Politik fordert sinkende Energiepreise

Während die Versorger selbst den Verbrauchern in den vergangenen Tagen wenig Hoffnung auf sinkende Strompreise gemacht haben, fordern jetzt führende Regierungspolitiker Strompreissenkungen. Die Energieversorger dürften nicht nur bei Preissteigerungen schnell reagieren.

Stromnetz Ausbau© Gina Sanders / Fotolia.com

Berlin (ddp) - Angesichts fallender Großhandelspreise für Strom und Emissionsrechte haben führende Koalitionspolitiker von den Energiekonzernen umfassende Strompreissenkungen verlangt. "Wir fordern die Konzerne auf, die Preissenkungen an die Kunden weiter zu geben", sagte beispielsweise Umwelt-Staatssekretär Michael Müller (SPD) der "Berliner Zeitung" (Mittwochausgabe).
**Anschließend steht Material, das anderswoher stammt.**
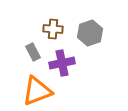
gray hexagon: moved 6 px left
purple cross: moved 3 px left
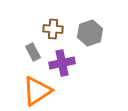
orange triangle: rotated 12 degrees counterclockwise
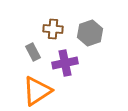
purple cross: moved 3 px right
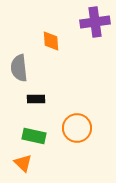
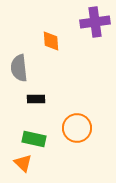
green rectangle: moved 3 px down
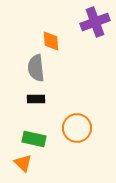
purple cross: rotated 12 degrees counterclockwise
gray semicircle: moved 17 px right
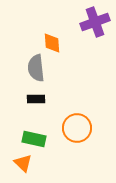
orange diamond: moved 1 px right, 2 px down
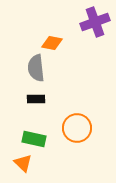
orange diamond: rotated 75 degrees counterclockwise
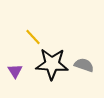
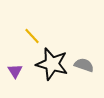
yellow line: moved 1 px left, 1 px up
black star: rotated 12 degrees clockwise
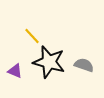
black star: moved 3 px left, 2 px up
purple triangle: rotated 35 degrees counterclockwise
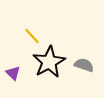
black star: rotated 28 degrees clockwise
purple triangle: moved 2 px left, 2 px down; rotated 21 degrees clockwise
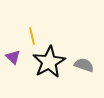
yellow line: rotated 30 degrees clockwise
purple triangle: moved 16 px up
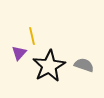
purple triangle: moved 6 px right, 4 px up; rotated 28 degrees clockwise
black star: moved 4 px down
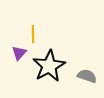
yellow line: moved 1 px right, 2 px up; rotated 12 degrees clockwise
gray semicircle: moved 3 px right, 11 px down
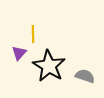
black star: rotated 12 degrees counterclockwise
gray semicircle: moved 2 px left
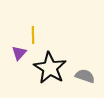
yellow line: moved 1 px down
black star: moved 1 px right, 2 px down
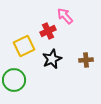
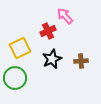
yellow square: moved 4 px left, 2 px down
brown cross: moved 5 px left, 1 px down
green circle: moved 1 px right, 2 px up
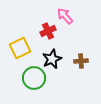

Unterstützung bekam er auch von SPD-Fraktionsvize Ulrich Kelber. Er sagte, es gebe jetzt Spielraum nach unten. Die Energieversorger dürften nicht nur Preissteigerungen sondern müssten auch Kostensenkungen schnell an die Kunden weiter geben. "Wir brauchen jetzt eine schnelle Entlastung der Haushalte", so Kelber. Hintergrund der Forderungen sind die jüngst deutlich gefallenen Preise für Emissionszertifikate, die zum Ausstoß des Treibhausgases Kohlendioxid berechtigen. Parallel dazu sanken auch die Großhandelspreise für Strom.

Auch in der Union wird der Ruf nach Strompreissenkungen laut. "Der Preiseinbruch bei den Emissionsberechtigungen muss sich auch in sinkenden Strompreisen für die Verbraucher niederschlagen", sagte etwa die stellvertretende Unions-Fraktionschefin, Katherina Reiche (CDU). Sie forderte die Konzerne ferner auf, ihre laufenden Anträge auf neuerliche Preiserhöhungen zurück zu nehmen, falls die Zertifikatspreise auf dem derzeit niedrigen Niveau blieben. "Sinkende Strompreise hätten eine wichtige Signalfunktion für die Wettbewerbsfähigkeit Deutschlands", betonte Reiche. Die Energieversorger seien hier in der Verantwortung.

Die verbraucherpolitische Sprecherin der Union, Julia Klöckner, appellierte an die Länder, die Anträge nicht zu genehmigen. "Auch die Verbraucher müssen von dem Preistrend an der Strombörse profitieren", forderte Klöckner.